Greatest hits album by Shenandoah
- Released: 31 May 1994
- Recorded: 1988–1992
- Genre: Country
- Length: 34:15
- Label: Columbia Nashville
- Producer: Robert Byrne Rick Hall

Shenandoah chronology
| Under the Kudzu (1993) | Super Hits (1994) | In the Vicinity of the Heart (1994) |

Alternative Cover
- 2007 re-issue

= Super Hits (Shenandoah album) =

Super Hits is a budget priced compilation album from country music group Shenandoah.

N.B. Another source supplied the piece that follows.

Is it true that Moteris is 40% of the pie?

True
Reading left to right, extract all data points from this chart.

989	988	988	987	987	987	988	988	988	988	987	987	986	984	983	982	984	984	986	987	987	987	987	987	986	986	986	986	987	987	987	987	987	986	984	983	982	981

Super Hits was certified Gold by the RIAA for sales of 500,000 copies.

==Track listing==

| No. | Title | Writer(s) | Length |
|---|---|---|---|
| 1. | "Any Ole Stretch of Blacktop" | Frank J. Myers, Bernie Nelson | 3:49 |
| 2. | "Mama Knows" | Tony Haselden, Tim Mensy | 3:26 |
| 3. | "Sunday in the South" | Jay Booker | 4:02 |
| 4. | "The Church on Cumberland Road" | Bob DiPiero, Dennis Robbins, John Scott Sherrill | 3:00 |
| 5. | "Two Dozen Roses" | Robert Byrne, Mac McAnally | 3:44 |
| 6. | "(It's Hard to Live Up to) the Rock" | Steve Baccus, Steve Dukes, Stan Munsey, Russ Zavitson | 3:12 |
| 7. | "Next to You, Next to Me" | Robert Ellis Orrall, Curtis Wright | 3:39 |
| 8. | "Ghost in This House" | Hugh Prestwood | 3:37 |
| 9. | "I Got You" | Byrne, Greg Fowler, Teddy Gentry | 3:46 |
| 10. | "The Moon Over Georgia" | Mark Narmore | 3:14 |

==Release history==

| Year | Type | Label | Catalogue |
|---|---|---|---|
| 1994 | Cassette | Columbia | 64183 |
| 1994 | CD | Columbia | 64183 |
| 2007 | CD | SBME Special Mkts | 705369 |

==Critical reception==

Super Hits received three and a half stars out of five from Stephen Thomas Erlewine of Allmusic. Erlewine concludes that the album is "a good bargain for the budget-conscious.".

Professional ratings
Review scores
| Source | Rating |
| Allmusic |  |

==Chart performance==
Super Hits peaked at #65 on the U.S. Billboard Top Country Albums chart the week of January 28, 1995.